La ciudad de Huánuco, conocida como “Los Caballeros del León”, diseñada originalmente con la elegancia de un tablero de ajedrez, ha visto cómo su estructura y belleza se ha visto totalmente deteriorada con el paso de los años debido al creciente desorden e informalidad en todos los aspectos, y especialmente en el transporte. Este problema representa una amenaza para la colectividad, exponiendo una clara falta de control por parte de las autoridades municipales.
Cada día, las calles se ven invadidas por miles de vehículos, entre autos, combis y microbuses, muchos de estos, con más de 30 años de vida, que toman las calles sin ningún control municipal. Por su puesto es inevitable no mencionar a los trimóviles como uno de los principales actores del caos. La Municipalidad de Huánuco, está colocando bolardos en las calles con zona rígida de Huánuco con el afán de ordenar la ciudad, según han informado. Sin embargo, no está haciendo absolutamente nada para lidiar con los paraderos informales, que son también responsables de este caos vehicular.

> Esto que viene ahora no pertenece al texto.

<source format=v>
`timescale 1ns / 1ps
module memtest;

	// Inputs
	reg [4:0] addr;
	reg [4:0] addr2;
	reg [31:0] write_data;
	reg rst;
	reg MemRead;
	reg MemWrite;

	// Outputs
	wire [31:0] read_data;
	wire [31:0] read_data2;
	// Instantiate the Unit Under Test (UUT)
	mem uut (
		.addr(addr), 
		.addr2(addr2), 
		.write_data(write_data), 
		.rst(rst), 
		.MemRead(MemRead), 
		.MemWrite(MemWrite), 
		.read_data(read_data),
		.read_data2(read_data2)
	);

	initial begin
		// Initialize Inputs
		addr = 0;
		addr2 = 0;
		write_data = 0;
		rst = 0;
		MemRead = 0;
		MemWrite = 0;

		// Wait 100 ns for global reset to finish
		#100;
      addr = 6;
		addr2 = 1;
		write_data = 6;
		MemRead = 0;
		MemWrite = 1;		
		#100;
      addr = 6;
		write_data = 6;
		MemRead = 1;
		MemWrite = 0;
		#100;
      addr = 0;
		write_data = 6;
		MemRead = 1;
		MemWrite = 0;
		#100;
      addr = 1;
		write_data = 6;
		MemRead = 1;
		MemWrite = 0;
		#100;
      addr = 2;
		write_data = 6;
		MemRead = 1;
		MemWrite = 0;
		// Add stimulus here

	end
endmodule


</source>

La gerente de transporte de la Municipalidad de Huánuco ha reconocido que el problema del tránsito desordenado no se resolverá de un día para otro, afirmando que se necesita tiempo para implementar soluciones. Sin embargo, el proceso ha encontrado obstáculos en el camino, siendo uno de los principales el enfrentamiento con el Instituto Nacional de Defensa de la Competencia y de la Protección de la Propiedad Intelectual (Indecopi), que ha cuestionado ciertos artículos de las ordenanzas municipales, retrasando la puesta en marcha de medidas que podrían haber contribuido a mejorar el tránsito. Parece que esta gerente tiene un plan de trabajo, que a comparación de sus sucesores, solo ha sido mayor informalidad.
Por otro lado, el caos en las calles también ha empeorado considerablemente debido al comercio informal, que según ofrecimientos del Alcalde, se debió de haber solucionado hace dos meses. Sin embargo, la formalidad sigue igual o peor. Ni que decir que ya estamos a puertas de la Navidad, donde va a haber un mayor incremento de vendedores ambulantes.

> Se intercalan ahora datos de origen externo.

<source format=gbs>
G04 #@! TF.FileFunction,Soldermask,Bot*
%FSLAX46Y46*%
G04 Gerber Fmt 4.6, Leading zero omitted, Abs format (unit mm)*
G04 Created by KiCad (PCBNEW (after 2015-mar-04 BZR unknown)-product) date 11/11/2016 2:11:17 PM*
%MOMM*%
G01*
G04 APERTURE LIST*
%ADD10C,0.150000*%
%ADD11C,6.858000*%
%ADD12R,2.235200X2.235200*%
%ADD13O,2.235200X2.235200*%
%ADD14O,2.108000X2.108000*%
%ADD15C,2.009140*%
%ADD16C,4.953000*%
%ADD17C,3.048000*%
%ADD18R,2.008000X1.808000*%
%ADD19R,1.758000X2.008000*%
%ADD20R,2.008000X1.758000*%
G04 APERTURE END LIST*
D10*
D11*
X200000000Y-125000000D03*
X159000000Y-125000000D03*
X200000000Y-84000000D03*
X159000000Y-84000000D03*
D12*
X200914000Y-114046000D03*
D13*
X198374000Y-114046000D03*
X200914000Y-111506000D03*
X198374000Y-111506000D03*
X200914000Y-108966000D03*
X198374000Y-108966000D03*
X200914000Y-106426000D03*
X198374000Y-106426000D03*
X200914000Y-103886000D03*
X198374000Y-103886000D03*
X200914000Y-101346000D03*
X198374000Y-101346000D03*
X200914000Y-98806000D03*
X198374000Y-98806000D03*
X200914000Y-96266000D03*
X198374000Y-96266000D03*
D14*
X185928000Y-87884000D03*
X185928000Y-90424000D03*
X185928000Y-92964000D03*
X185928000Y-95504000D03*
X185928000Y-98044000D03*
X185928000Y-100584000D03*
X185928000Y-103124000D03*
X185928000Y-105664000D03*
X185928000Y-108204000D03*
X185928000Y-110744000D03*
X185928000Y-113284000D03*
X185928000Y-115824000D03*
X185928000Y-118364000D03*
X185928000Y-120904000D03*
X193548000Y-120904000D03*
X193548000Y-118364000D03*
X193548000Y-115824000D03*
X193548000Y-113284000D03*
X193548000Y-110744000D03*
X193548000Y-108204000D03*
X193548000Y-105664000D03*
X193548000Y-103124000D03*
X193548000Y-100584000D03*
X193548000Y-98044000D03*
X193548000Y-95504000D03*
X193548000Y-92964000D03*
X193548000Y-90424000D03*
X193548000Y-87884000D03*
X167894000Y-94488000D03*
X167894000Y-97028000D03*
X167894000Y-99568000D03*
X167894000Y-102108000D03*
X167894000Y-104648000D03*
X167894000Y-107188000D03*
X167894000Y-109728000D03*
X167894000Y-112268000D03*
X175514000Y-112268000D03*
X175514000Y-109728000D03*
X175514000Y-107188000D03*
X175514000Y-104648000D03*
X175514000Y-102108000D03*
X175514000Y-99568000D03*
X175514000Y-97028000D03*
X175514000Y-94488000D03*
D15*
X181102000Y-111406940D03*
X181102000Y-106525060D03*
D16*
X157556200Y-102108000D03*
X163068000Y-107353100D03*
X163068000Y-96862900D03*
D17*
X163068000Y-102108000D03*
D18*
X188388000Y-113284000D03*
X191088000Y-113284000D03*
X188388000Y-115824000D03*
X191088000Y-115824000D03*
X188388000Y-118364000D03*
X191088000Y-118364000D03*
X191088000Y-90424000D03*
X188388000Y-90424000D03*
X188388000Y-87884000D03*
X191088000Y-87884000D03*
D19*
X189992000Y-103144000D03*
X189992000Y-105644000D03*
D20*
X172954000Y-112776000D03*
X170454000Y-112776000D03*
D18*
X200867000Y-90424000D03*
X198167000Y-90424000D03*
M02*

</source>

Si bien es cierto que el alcalde Jara ha manifestado que su prioridad es el diálogo con los conductores y empresarios del transporte informal, es necesario recordar que la informalidad y la irresponsabilidad no pueden quedar impunes. La anarquía actual no solo perjudica la imagen de la ciudad, sino que pone en riesgo la seguridad de todos sus ciudadanos.